Nigerian Methodist leader kidnapped

Samuel Kanu

The head of the Nigerian Methodist Church, Samuel Kanu, and two other pastors were kidnapped on their way back from a church event.

Local police told the BBC the men were abducted while driving on a major highway in the southeastern state of Abia on Sunday.

It is unclear who is responsible, but separatist groups regularly carry out kidnappings in the area.

Police said they had launched a rescue mission to find the clergy.

Kidnapping, usually for ransom, is common in many parts of Nigeria.

Attacks by armed gangs, including the Islamic militant group in the north, have also resurfaced as the country prepares for elections next year.

Much of the unrest in southeastern Nigeria stems from separatists demanding a secession of the country.

The government has blamed the Biafran Indigenous Movement (Ipob) for many of the attacks in the area, which Ipob denies.
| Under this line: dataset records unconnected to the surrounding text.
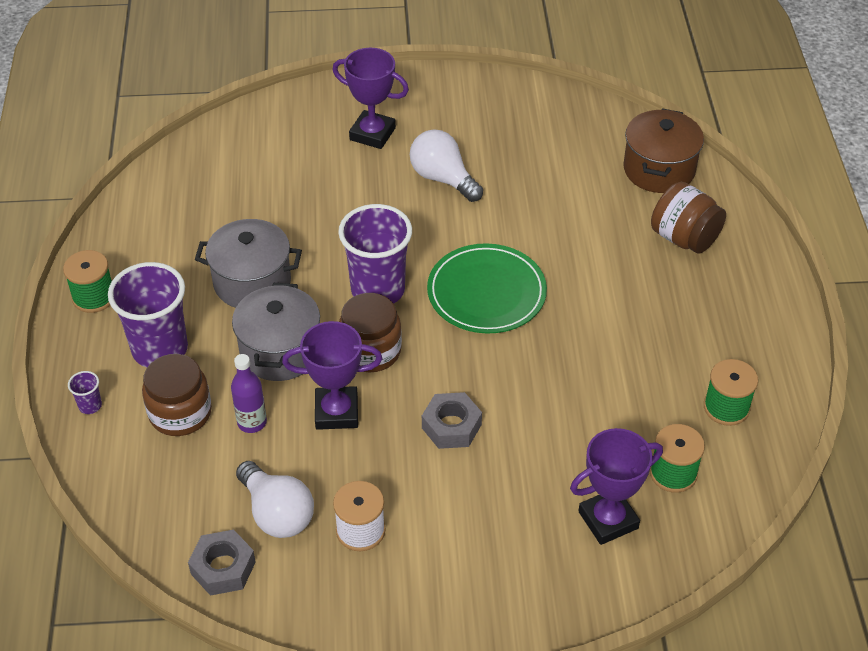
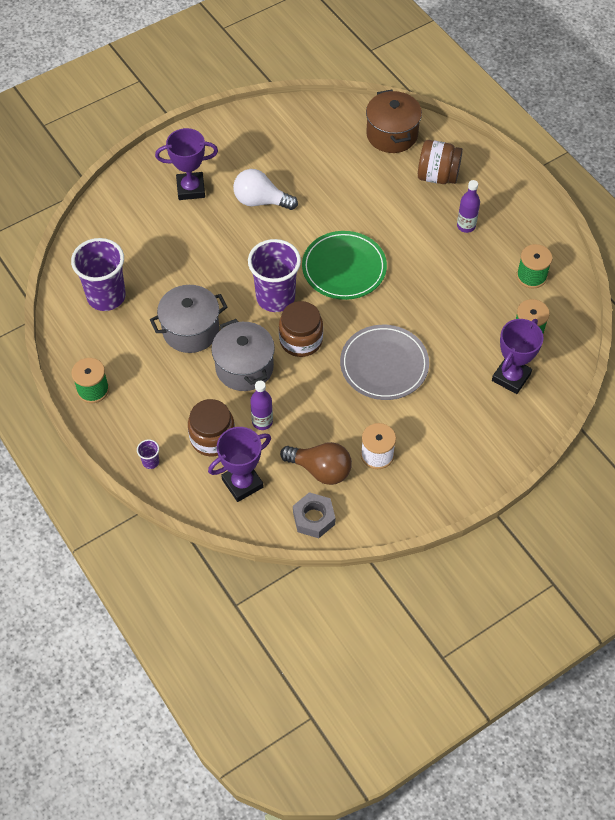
camera: 30 degrees left, 10 degrees up
purple cup [108,262,188,367] -> purple cup moved to [71,238,126,311]
white light bulb [236,461,314,538] -> brown light bulb [280,442,352,485]
purple trophy [282,321,382,430] -> purple trophy moved to [208,427,271,502]
grey nut [422,392,482,449] -> grey plate [340,325,429,400]
none -> purple bottle [457,180,480,233]

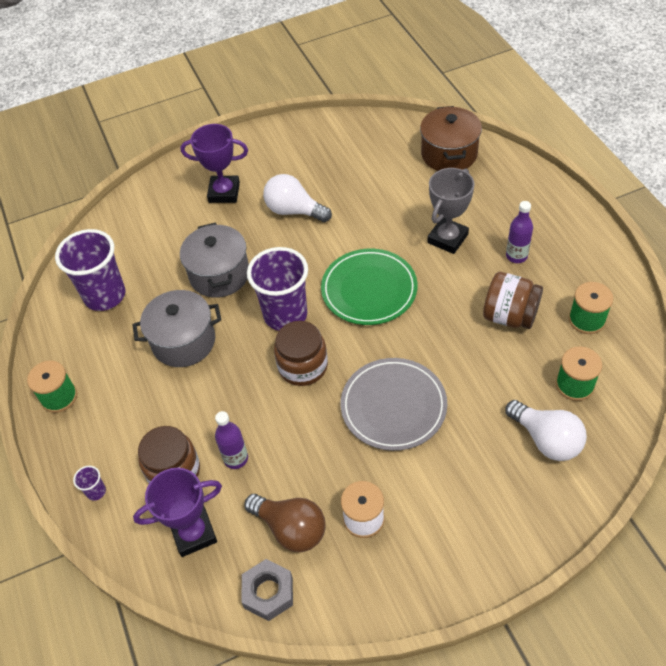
camera: 15 degrees right, 5 degrees down
grey pot [211,319,275,391] -> grey pot moved to [180,222,249,298]
brown jar [418,140,463,184] -> brown jar moved to [483,272,543,329]
purple trophy [492,319,544,394] -> white light bulb [506,400,587,461]
none -> grey trophy [427,168,475,254]

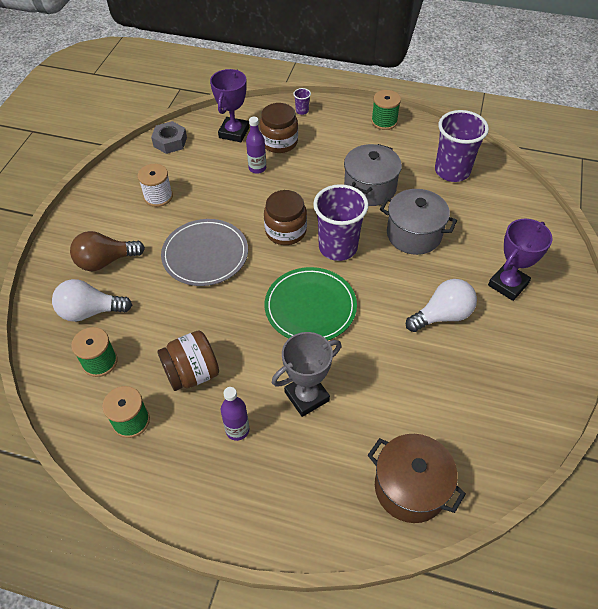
camera: 125 degrees right, 0 degrees up
brown light bulb [244,494,325,552] -> brown light bulb moved to [70,231,145,271]
grey trophy [427,168,475,254] -> grey trophy turned 75 degrees clockwise [272,332,341,417]

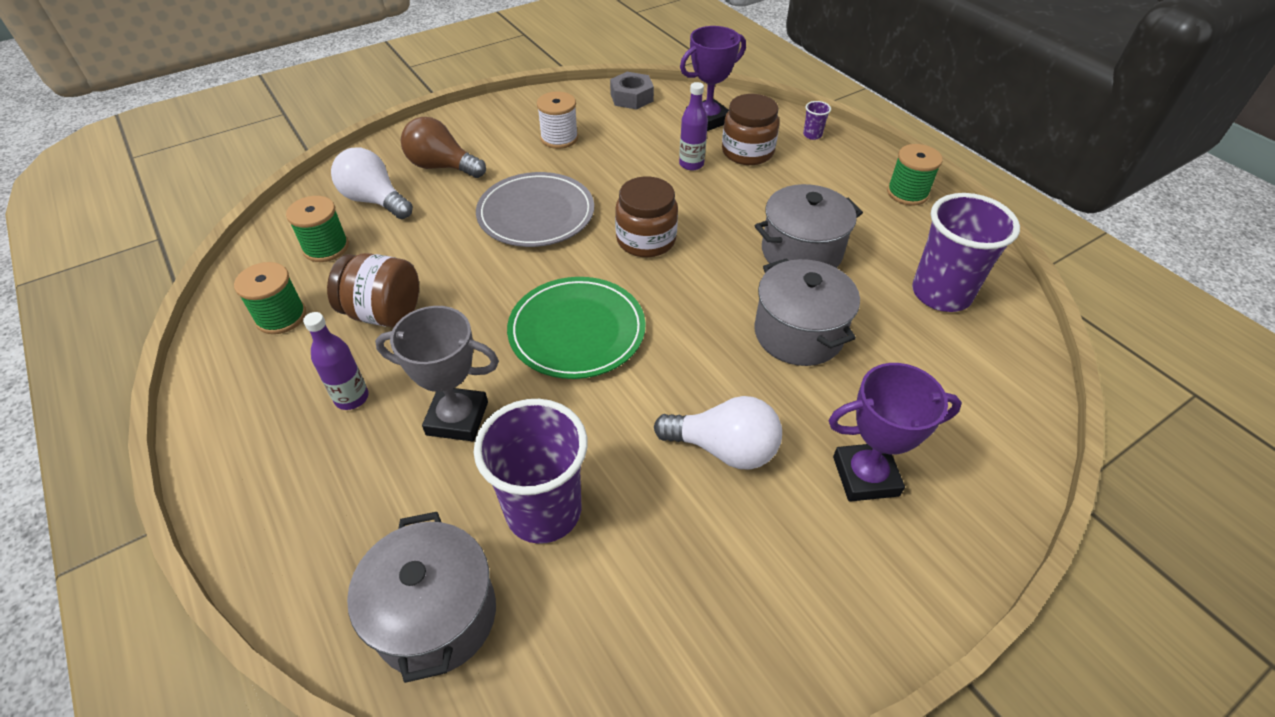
camera: 40 degrees right, 5 degrees down
purple cup [313,184,369,261] -> purple cup moved to [474,399,588,544]
brown pot [367,434,466,523] -> grey pot [347,512,496,683]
But the group continued to enforce stay-at-home orders on Monday, usually before carrying out attacks on Sunday night, to intimidate people into complying.

However, it was unclear who kidnapped the clerics on Sunday, and some recent violent attacks in the country remain unresolved.

Recently, a local MP was kidnapped by unknown gunmen. His headless body was later found.

In April, a military man and woman who wished to marry were beheaded as they traveled to the area to inform relatives of their planned wedding.

In a separate incident on Sunday morning, two people were kidnapped when gunmen entered their home in Rafia, Nasarawa state, near the capital, Abuja. One person was shot dead in the attack.